A DNA Methylation Classification Model Predicts Organ and Disease Site
Abstract
Cell-free DNA (cfDNA) analysis is a powerful, minimally invasive tool for monitoring disease progression, treatment response, and early detection. A major challenge, however, is accurately determining the tissue of origin, especially in complex or heterogeneous disease contexts. To address this, we developed a machine learning framework that leverages tissue-specific DNA methylation signatures to classify both tissue and disease origin from cfDNA data. Our model integrates methylation datasets across diverse epigenomic platforms, including Whole Genome Bisulfite Sequencing (WGBS), Illumina Infinium Bead Arrays, and Enzymatic Methyl-seq (EM-seq). To account for platform variability and data sparsity, we applied imputation strategies and harmonized CpG features to enable cross-platform learning. Dimensionality reduction revealed clear tissue-specific clustering of methylation profiles. A random forest classifier trained on these features achieved consistent classification performance (accuracy 0.75-0.8 across test sets and platforms).

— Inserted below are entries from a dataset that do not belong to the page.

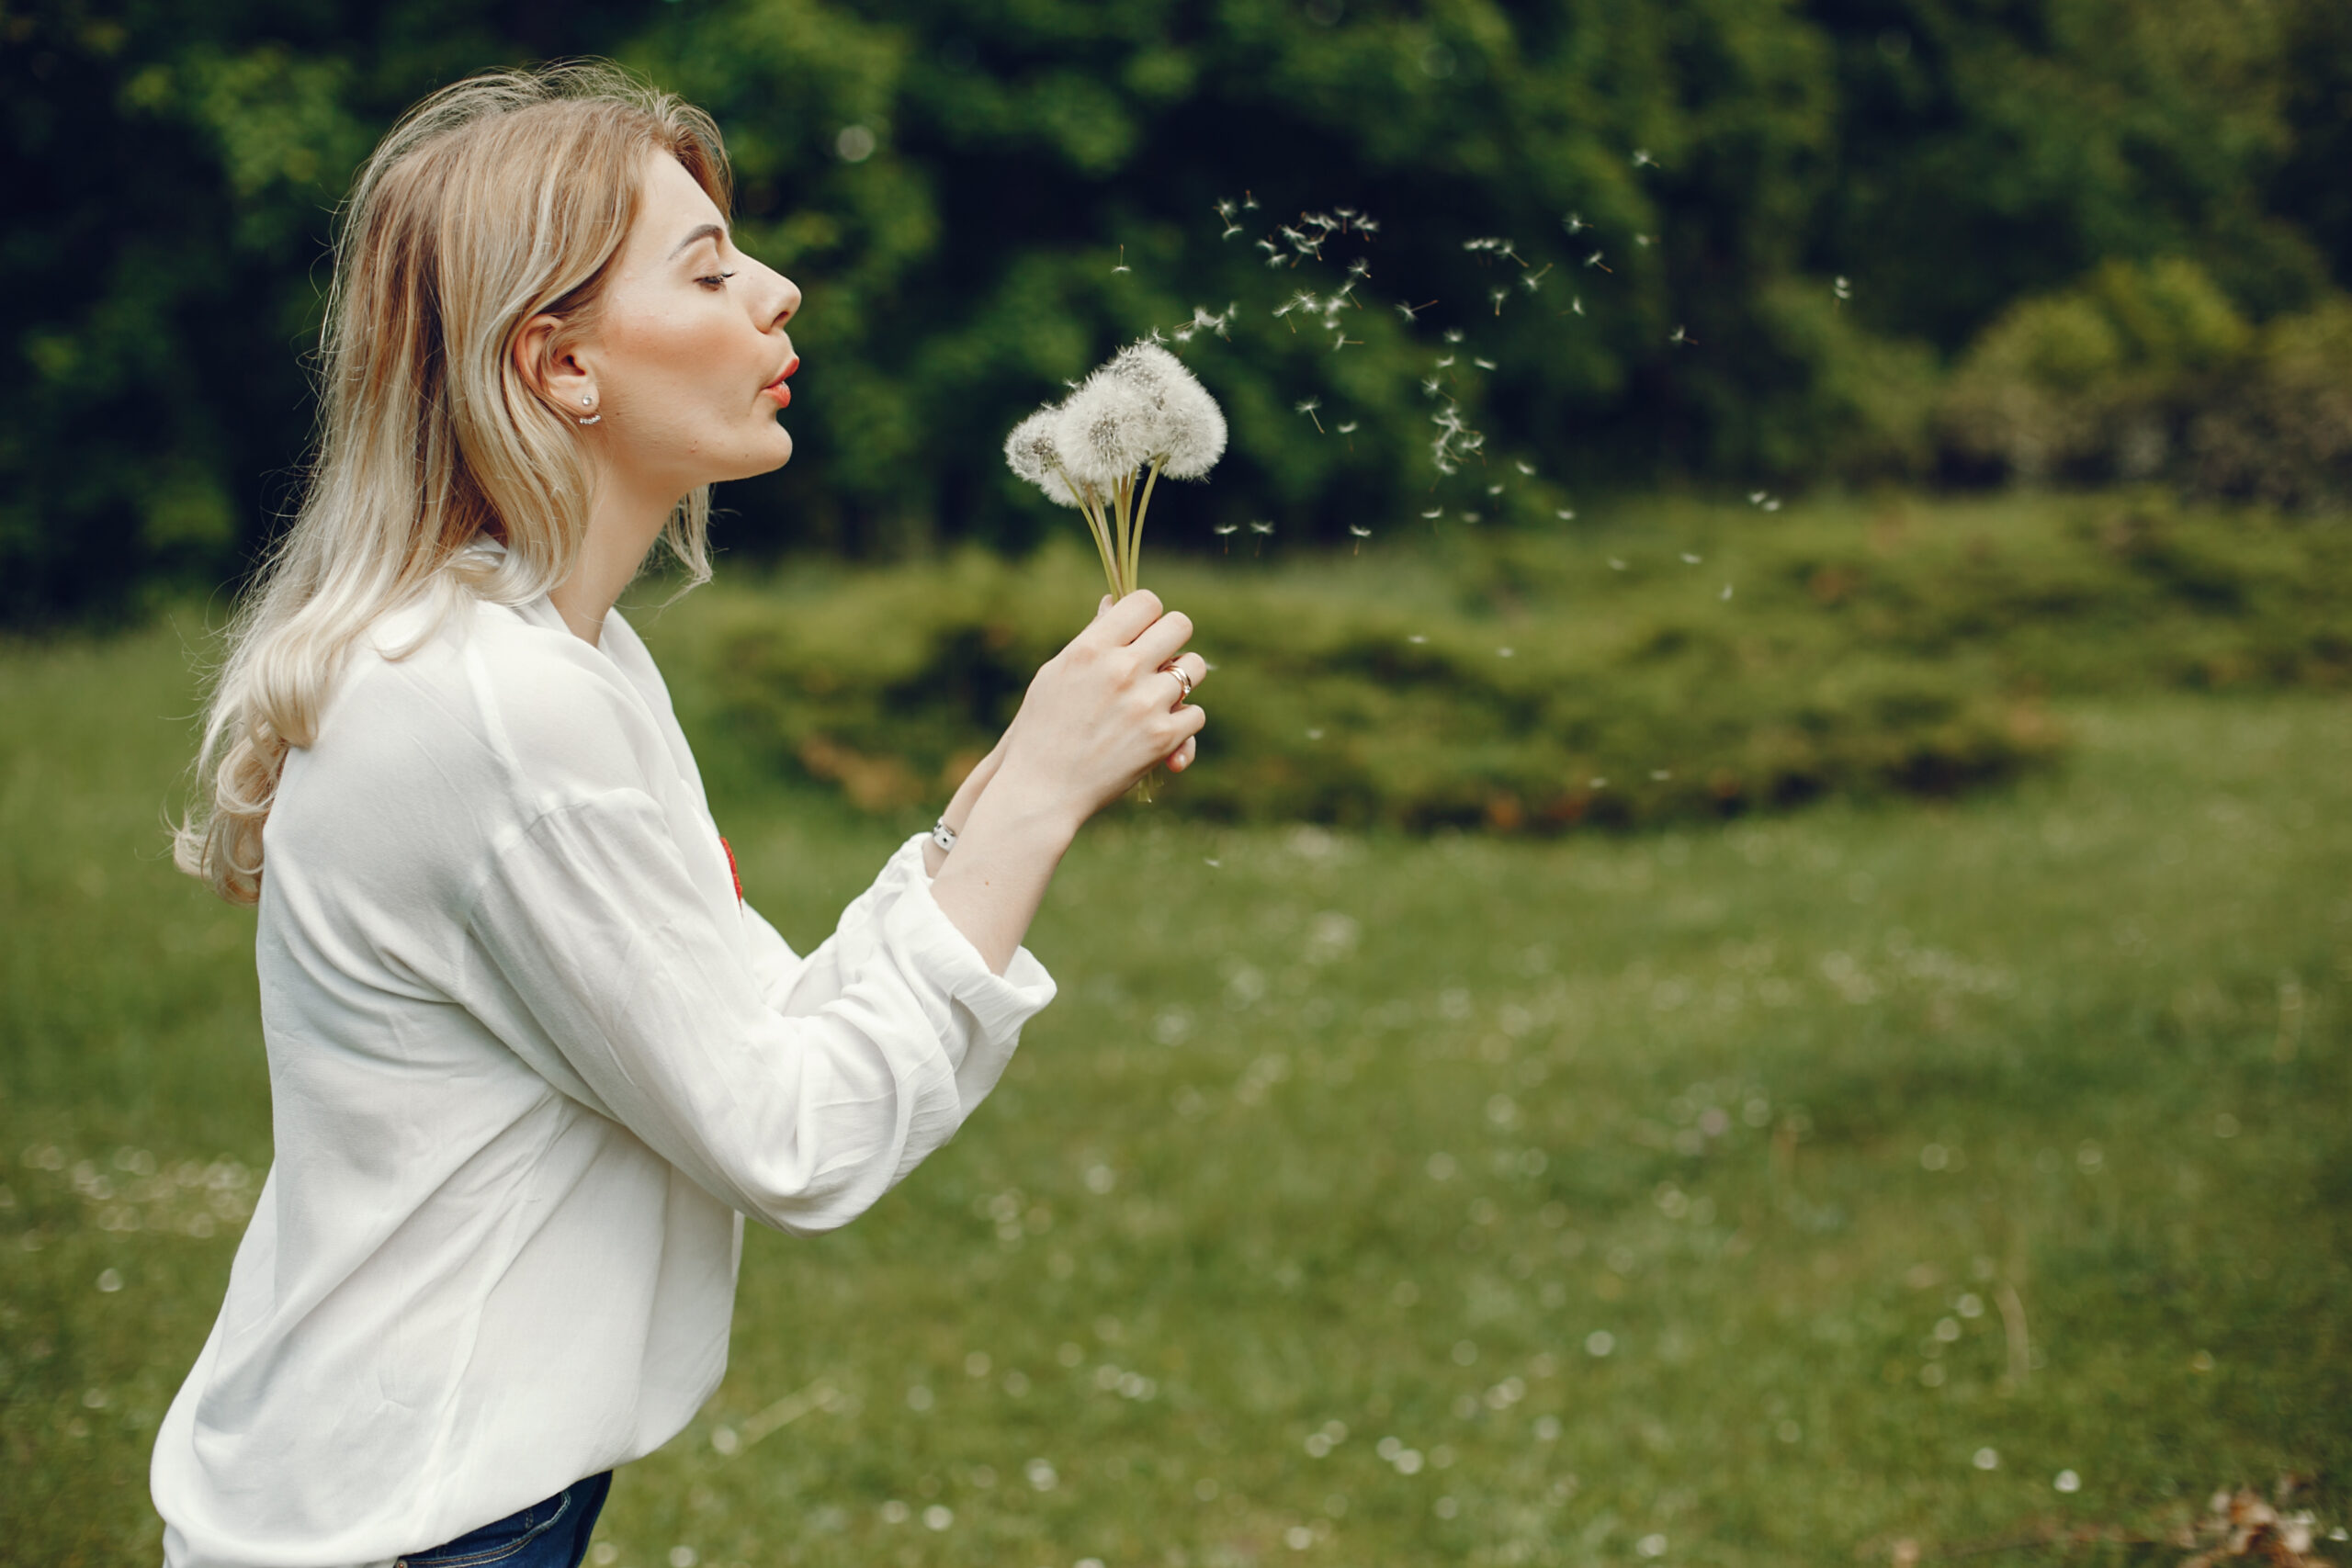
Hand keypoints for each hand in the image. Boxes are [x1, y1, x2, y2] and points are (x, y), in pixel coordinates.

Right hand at [995, 590, 1208, 828]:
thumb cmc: (1041, 731)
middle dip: (1173, 641)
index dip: (1150, 615)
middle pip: (1180, 625)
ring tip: (1161, 696)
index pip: (1145, 602)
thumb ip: (1091, 639)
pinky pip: (1196, 714)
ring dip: (1182, 681)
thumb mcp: (1055, 675)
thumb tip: (1112, 603)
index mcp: (1090, 649)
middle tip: (1161, 660)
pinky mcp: (1162, 738)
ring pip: (1194, 668)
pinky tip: (1160, 732)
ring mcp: (1145, 704)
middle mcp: (1120, 670)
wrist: (1040, 790)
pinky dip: (1182, 724)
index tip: (1144, 632)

Notably, our model distinguished clinically relevant tissues such as inflamed synovium and peripheral blood mononuclear cells (PBMCs) in arthritis patients and deconvoluted synthetic cfDNA mixtures mimicking real-world liquid biopsy samples. The predicted tissue proportions closely matched the true values, demonstrating the model's potential for both classification and quantitative inference. These results support the feasibility of using cross-platform methylation data and machine learning for scalable, generalizable cfDNA diagnostics and lay the groundwork for future integration of disease-specific epigenetic features to guide clinical decision-making in precision medicine.